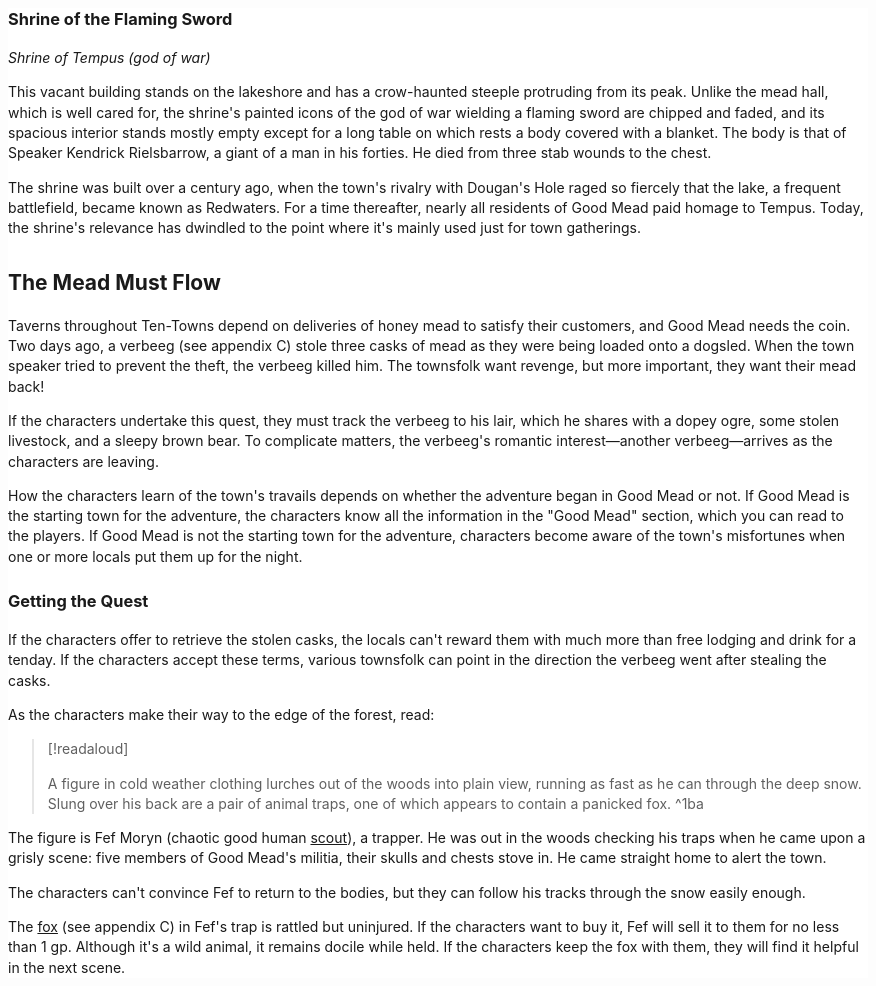 ### Shrine of the Flaming Sword

*Shrine of Tempus (god of war)*

This vacant building stands on the lakeshore and has a crow-haunted steeple protruding from its peak. Unlike the mead hall, which is well cared for, the shrine's painted icons of the god of war wielding a flaming sword are chipped and faded, and its spacious interior stands mostly empty except for a long table on which rests a body covered with a blanket. The body is that of Speaker Kendrick Rielsbarrow, a giant of a man in his forties. He died from three stab wounds to the chest.

 The shrine was built over a century ago, when the town's rivalry with Dougan's Hole raged so fiercely that the lake, a frequent battlefield, became known as Redwaters. For a time thereafter, nearly all residents of Good Mead paid homage to Tempus. Today, the shrine's relevance has dwindled to the point where it's mainly used just for town gatherings.

## The Mead Must Flow

Taverns throughout Ten-Towns depend on deliveries of honey mead to satisfy their customers, and Good Mead needs the coin. Two days ago, a verbeeg (see appendix C) stole three casks of mead as they were being loaded onto a dogsled. When the town speaker tried to prevent the theft, the verbeeg killed him. The townsfolk want revenge, but more important, they want their mead back!

 If the characters undertake this quest, they must track the verbeeg to his lair, which he shares with a dopey ogre, some stolen livestock, and a sleepy brown bear. To complicate matters, the verbeeg's romantic interest—another verbeeg—arrives as the characters are leaving.

 How the characters learn of the town's travails depends on whether the adventure began in Good Mead or not. If Good Mead is the starting town for the adventure, the characters know all the information in the "Good Mead" section, which you can read to the players. If Good Mead is not the starting town for the adventure, characters become aware of the town's misfortunes when one or more locals put them up for the night.

### Getting the Quest

If the characters offer to retrieve the stolen casks, the locals can't reward them with much more than free lodging and drink for a tenday. If the characters accept these terms, various townsfolk can point in the direction the verbeeg went after stealing the casks.

 As the characters make their way to the edge of the forest, read:

> [!readaloud] 
> 
> A figure in cold weather clothing lurches out of the woods into plain view, running as fast as he can through the deep snow. Slung over his back are a pair of animal traps, one of which appears to contain a panicked fox.
^1ba

The figure is Fef Moryn (chaotic good human [scout](/3-Mechanics/CLI/bestiary/humanoid/scout.md)), a trapper. He was out in the woods checking his traps when he came upon a grisly scene: five members of Good Mead's militia, their skulls and chests stove in. He came straight home to alert the town.

 The characters can't convince Fef to return to the bodies, but they can follow his tracks through the snow easily enough.

 The [fox](/3-Mechanics/CLI/bestiary/beast/fox-idrotf.md) (see appendix C) in Fef's trap is rattled but uninjured. If the characters want to buy it, Fef will sell it to them for no less than 1 gp. Although it's a wild animal, it remains docile while held. If the characters keep the fox with them, they will find it helpful in the next scene.

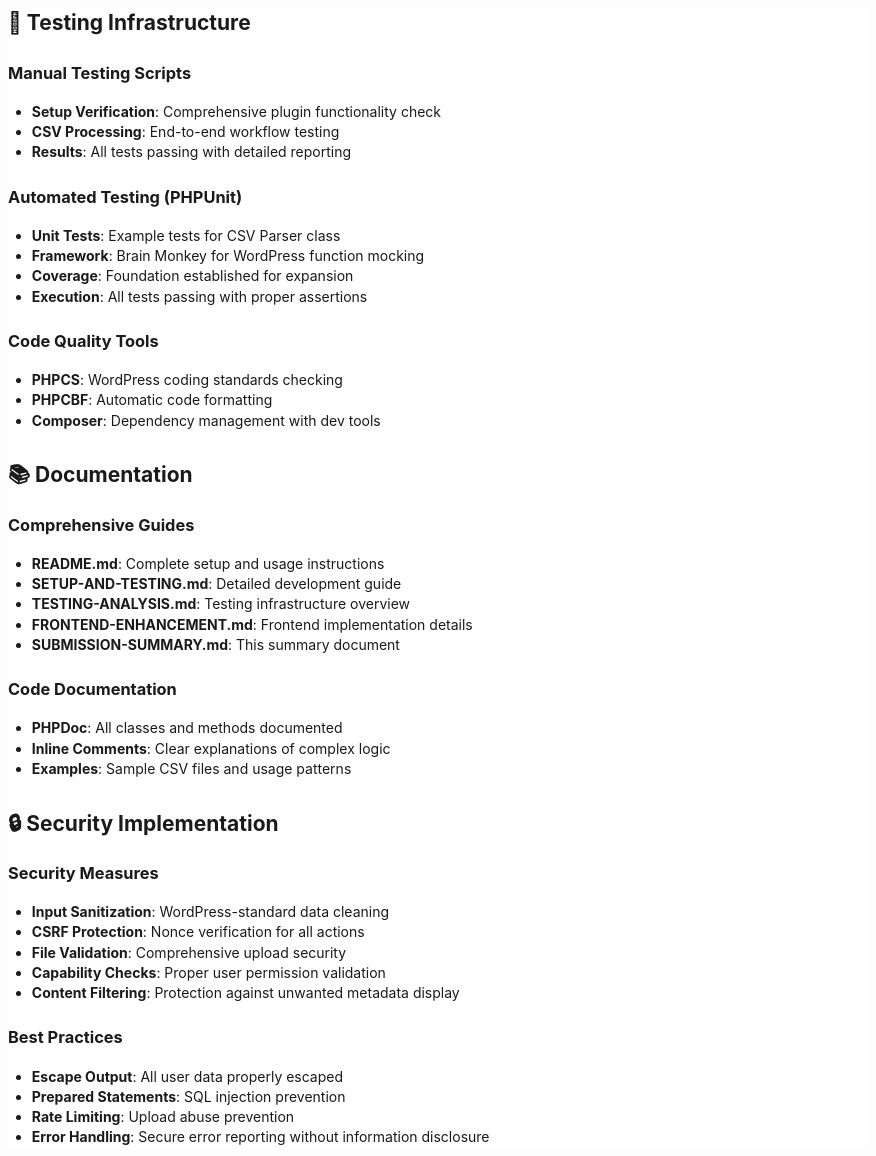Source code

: ## 🧪 **Testing Infrastructure**

### Manual Testing Scripts
- **Setup Verification**: Comprehensive plugin functionality check
- **CSV Processing**: End-to-end workflow testing
- **Results**: All tests passing with detailed reporting

### Automated Testing (PHPUnit)
- **Unit Tests**: Example tests for CSV Parser class
- **Framework**: Brain Monkey for WordPress function mocking
- **Coverage**: Foundation established for expansion
- **Execution**: All tests passing with proper assertions

### Code Quality Tools
- **PHPCS**: WordPress coding standards checking
- **PHPCBF**: Automatic code formatting
- **Composer**: Dependency management with dev tools

## 📚 **Documentation**

### Comprehensive Guides
- **README.md**: Complete setup and usage instructions
- **SETUP-AND-TESTING.md**: Detailed development guide
- **TESTING-ANALYSIS.md**: Testing infrastructure overview
- **FRONTEND-ENHANCEMENT.md**: Frontend implementation details
- **SUBMISSION-SUMMARY.md**: This summary document

### Code Documentation
- **PHPDoc**: All classes and methods documented
- **Inline Comments**: Clear explanations of complex logic
- **Examples**: Sample CSV files and usage patterns

## 🔒 **Security Implementation**

### Security Measures
- **Input Sanitization**: WordPress-standard data cleaning
- **CSRF Protection**: Nonce verification for all actions
- **File Validation**: Comprehensive upload security
- **Capability Checks**: Proper user permission validation
- **Content Filtering**: Protection against unwanted metadata display

### Best Practices
- **Escape Output**: All user data properly escaped
- **Prepared Statements**: SQL injection prevention
- **Rate Limiting**: Upload abuse prevention
- **Error Handling**: Secure error reporting without information disclosure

→ **Aim of the task**
Pictures do not go in the copy; print every entry exactly as it stands.

→ **Your response**
 ### Shrine of the Flaming Sword

*Shrine of Tempus (god of war)*

This vacant building stands on the lakeshore and has a crow-haunted steeple protruding from its peak. Unlike the mead hall, which is well cared for, the shrine's painted icons of the god of war wielding a flaming sword are chipped and faded, and its spacious interior stands mostly empty except for a long table on which rests a body covered with a blanket. The body is that of Speaker Kendrick Rielsbarrow, a giant of a man in his forties. He died from three stab wounds to the chest.

 The shrine was built over a century ago, when the town's rivalry with Dougan's Hole raged so fiercely that the lake, a frequent battlefield, became known as Redwaters. For a time thereafter, nearly all residents of Good Mead paid homage to Tempus. Today, the shrine's relevance has dwindled to the point where it's mainly used just for town gatherings.

## The Mead Must Flow

Taverns throughout Ten-Towns depend on deliveries of honey mead to satisfy their customers, and Good Mead needs the coin. Two days ago, a verbeeg (see appendix C) stole three casks of mead as they were being loaded onto a dogsled. When the town speaker tried to prevent the theft, the verbeeg killed him. The townsfolk want revenge, but more important, they want their mead back!

 If the characters undertake this quest, they must track the verbeeg to his lair, which he shares with a dopey ogre, some stolen livestock, and a sleepy brown bear. To complicate matters, the verbeeg's romantic interest—another verbeeg—arrives as the characters are leaving.

 How the characters learn of the town's travails depends on whether the adventure began in Good Mead or not. If Good Mead is the starting town for the adventure, the characters know all the information in the "Good Mead" section, which you can read to the players. If Good Mead is not the starting town for the adventure, characters become aware of the town's misfortunes when one or more locals put them up for the night.

### Getting the Quest

If the characters offer to retrieve the stolen casks, the locals can't reward them with much more than free lodging and drink for a tenday. If the characters accept these terms, various townsfolk can point in the direction the verbeeg went after stealing the casks.

 As the characters make their way to the edge of the forest, read:

> [!readaloud] 
> 
> A figure in cold weather clothing lurches out of the woods into plain view, running as fast as he can through the deep snow. Slung over his back are a pair of animal traps, one of which appears to contain a panicked fox.
^1ba

The figure is Fef Moryn (chaotic good human [scout](/3-Mechanics/CLI/bestiary/humanoid/scout.md)), a trapper. He was out in the woods checking his traps when he came upon a grisly scene: five members of Good Mead's militia, their skulls and chests stove in. He came straight home to alert the town.

 The characters can't convince Fef to return to the bodies, but they can follow his tracks through the snow easily enough.

 The [fox](/3-Mechanics/CLI/bestiary/beast/fox-idrotf.md) (see appendix C) in Fef's trap is rattled but uninjured. If the characters want to buy it, Fef will sell it to them for no less than 1 gp. Although it's a wild animal, it remains docile while held. If the characters keep the fox with them, they will find it helpful in the next scene.

Source code

: ## 🧪 **Testing Infrastructure**

### Manual Testing Scripts
- **Setup Verification**: Comprehensive plugin functionality check
- **CSV Processing**: End-to-end workflow testing
- **Results**: All tests passing with detailed reporting

### Automated Testing (PHPUnit)
- **Unit Tests**: Example tests for CSV Parser class
- **Framework**: Brain Monkey for WordPress function mocking
- **Coverage**: Foundation established for expansion
- **Execution**: All tests passing with proper assertions

### Code Quality Tools
- **PHPCS**: WordPress coding standards checking
- **PHPCBF**: Automatic code formatting
- **Composer**: Dependency management with dev tools

## 📚 **Documentation**

### Comprehensive Guides
- **README.md**: Complete setup and usage instructions
- **SETUP-AND-TESTING.md**: Detailed development guide
- **TESTING-ANALYSIS.md**: Testing infrastructure overview
- **FRONTEND-ENHANCEMENT.md**: Frontend implementation details
- **SUBMISSION-SUMMARY.md**: This summary document

### Code Documentation
- **PHPDoc**: All classes and methods documented
- **Inline Comments**: Clear explanations of complex logic
- **Examples**: Sample CSV files and usage patterns

## 🔒 **Security Implementation**

### Security Measures
- **Input Sanitization**: WordPress-standard data cleaning
- **CSRF Protection**: Nonce verification for all actions
- **File Validation**: Comprehensive upload security
- **Capability Checks**: Proper user permission validation
- **Content Filtering**: Protection against unwanted metadata display

### Best Practices
- **Escape Output**: All user data properly escaped
- **Prepared Statements**: SQL injection prevention
- **Rate Limiting**: Upload abuse prevention
- **Error Handling**: Secure error reporting without information disclosure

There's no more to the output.